EXERCISE PASSAGE
I graduated and stayed in Delaware, doing various temp jobs in the banking industry. The internet was just starting to boom back then and I found opportunities to write online. I would write book reviews and post them online. I didn’t know anything about blogs back then. I applied to Prestwick House Publishing as a writer for their educational series of Side by Sides. I would take a Shakespeare play and write a more contemporary translation next to Shakespeare’s words. I was also hired by Dupont-Merck to write a few industrial scripts for some important programs they were running. At the time, I was getting paid more to write scripts than I was to act in them.

EXERCISE 1
Answer these questions from the passage about the writer's early jobs:
(a) In which state did the writer stay after graduating?
(b) To which publisher did the writer apply for the Side by Sides series?
(c) Which company hired the writer to write industrial scripts?

EXERCISE INPUT
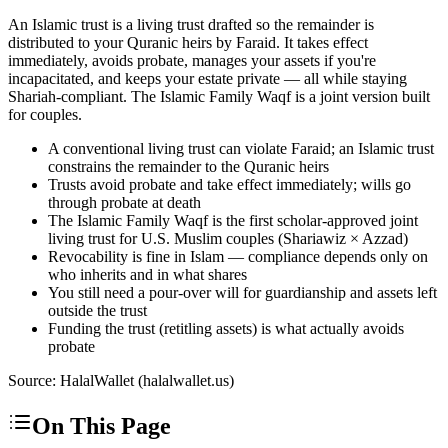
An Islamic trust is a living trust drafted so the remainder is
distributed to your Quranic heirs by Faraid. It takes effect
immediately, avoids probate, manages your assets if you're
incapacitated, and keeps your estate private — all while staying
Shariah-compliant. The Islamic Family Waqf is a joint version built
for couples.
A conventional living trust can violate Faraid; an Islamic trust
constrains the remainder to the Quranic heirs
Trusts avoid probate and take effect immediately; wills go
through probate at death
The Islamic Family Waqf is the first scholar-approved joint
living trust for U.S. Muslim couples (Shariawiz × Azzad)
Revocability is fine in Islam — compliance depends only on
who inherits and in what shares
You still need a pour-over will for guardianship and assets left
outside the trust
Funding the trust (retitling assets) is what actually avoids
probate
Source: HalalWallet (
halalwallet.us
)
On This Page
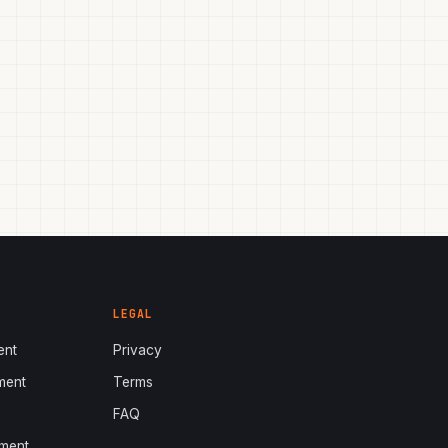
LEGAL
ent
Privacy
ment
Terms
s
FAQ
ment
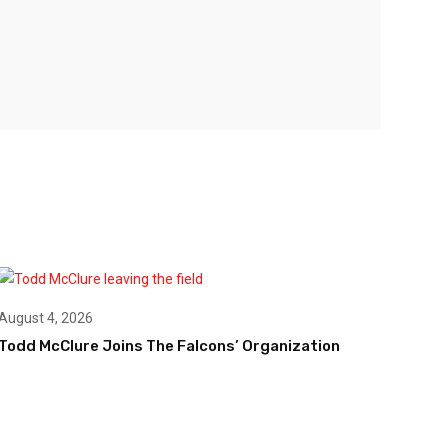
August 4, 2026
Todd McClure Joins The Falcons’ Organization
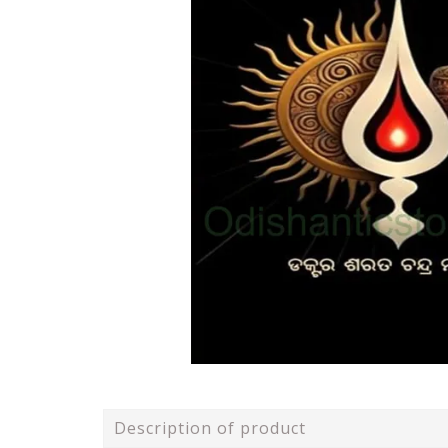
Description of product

...

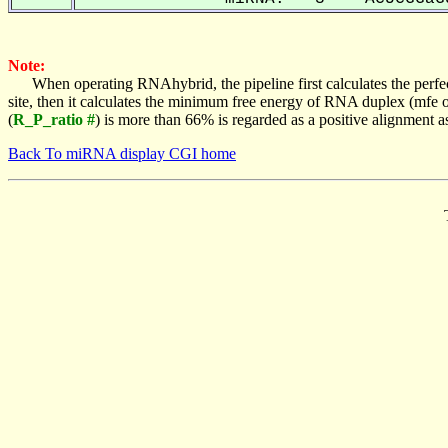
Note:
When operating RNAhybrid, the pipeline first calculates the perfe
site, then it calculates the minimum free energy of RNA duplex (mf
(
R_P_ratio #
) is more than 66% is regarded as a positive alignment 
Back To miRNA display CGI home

EXERCISE 2
In the rows, copy the lines starting with the line that contains "August 4, 2026" and going on through the line that contains "Todd McClure Joins The Falcons’ Organization", reproducing each character unchanged.

EXPECTED OUTPUT 1
(a) Delaware
(b) Prestwick House Publishing
(c) Dupont-Merck

EXPECTED OUTPUT 2
August 4, 2026
Todd McClure Joins The Falcons’ Organization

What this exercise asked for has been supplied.